Definition: Knowledge Discovery

Knowledge discovery is a technique used for data mining in databases. The term ‘data mining’ here includes preparation and selection of data, cleaning of data, applying prior knowledge on sets of data and analysing the solutions from the observed results. Hence data discovery is essentially a process of finding hidden knowledge from large volumes of data. This knowledge can be utilized to better the decision making process and thereby the operational process of the organization.

The primary goal of knowledge discovery is to take out high level knowledge from a low level data set. There are a variety of methods to this discovery such as semantic query optimization, inductive learning, information theory, acquisition of knowledge for expert systems etc. Knowledge discovery process in databases is also supported by artificial intelligence which discovers empirical laws by observations and experiments. The patterns discovered in the data are called new knowledge and must be valid on the new data as well, having a certain degree of uncertainty.

Knowledge discovery in databases (KDD) follows some steps. They are:

a) Identification of the goal of KDD process from the end user’s perspective.

b) Understanding of domains and the knowledge required for the process.

c) Selection of sample data set.

d) Cleaning of data and strategy formulation to handle to handle the missing information and alteration of data as per requirement.

e) Simplification of data and analysis of useful features.

f) Matching of the goal with the data mining techniques to discover patterns.

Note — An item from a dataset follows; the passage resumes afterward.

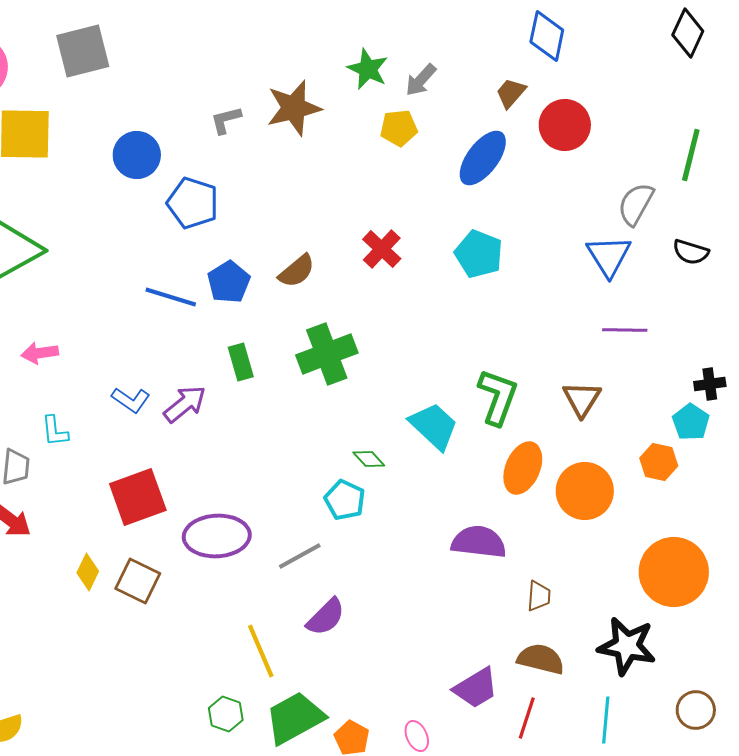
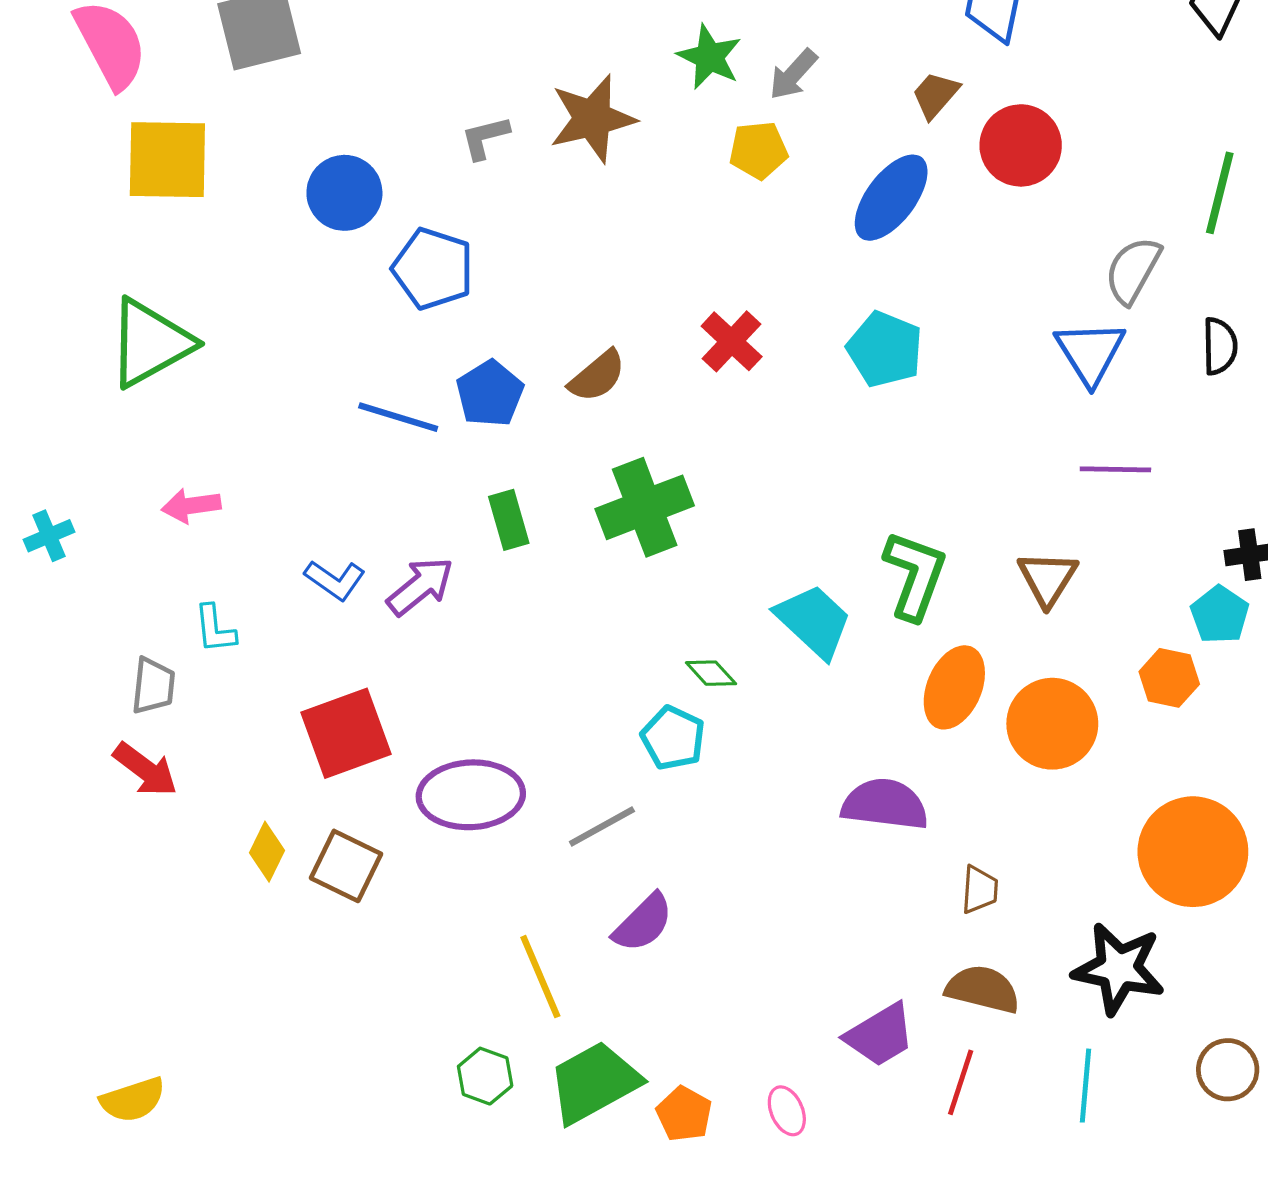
black semicircle: (691, 252) -> (1220, 346), turned -108

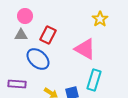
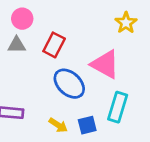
blue ellipse: (38, 59) -> (69, 84), moved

g) Searching of patterns of interest of representational form (e.g. regression, clustering, summarization, classification)

h) Analysing useful knowledge from the mined patterns.

i) Incorporation of the knowledge extracted into another system.

j) Documentation and report making for the clients.

KDD is iterative and inherently interactive. Knowledge discovery has been applied in many areas like manufacturing (network management, controlling and scheduling), marketing (sales data analysis), scientific information (sky survey cataloging) etc.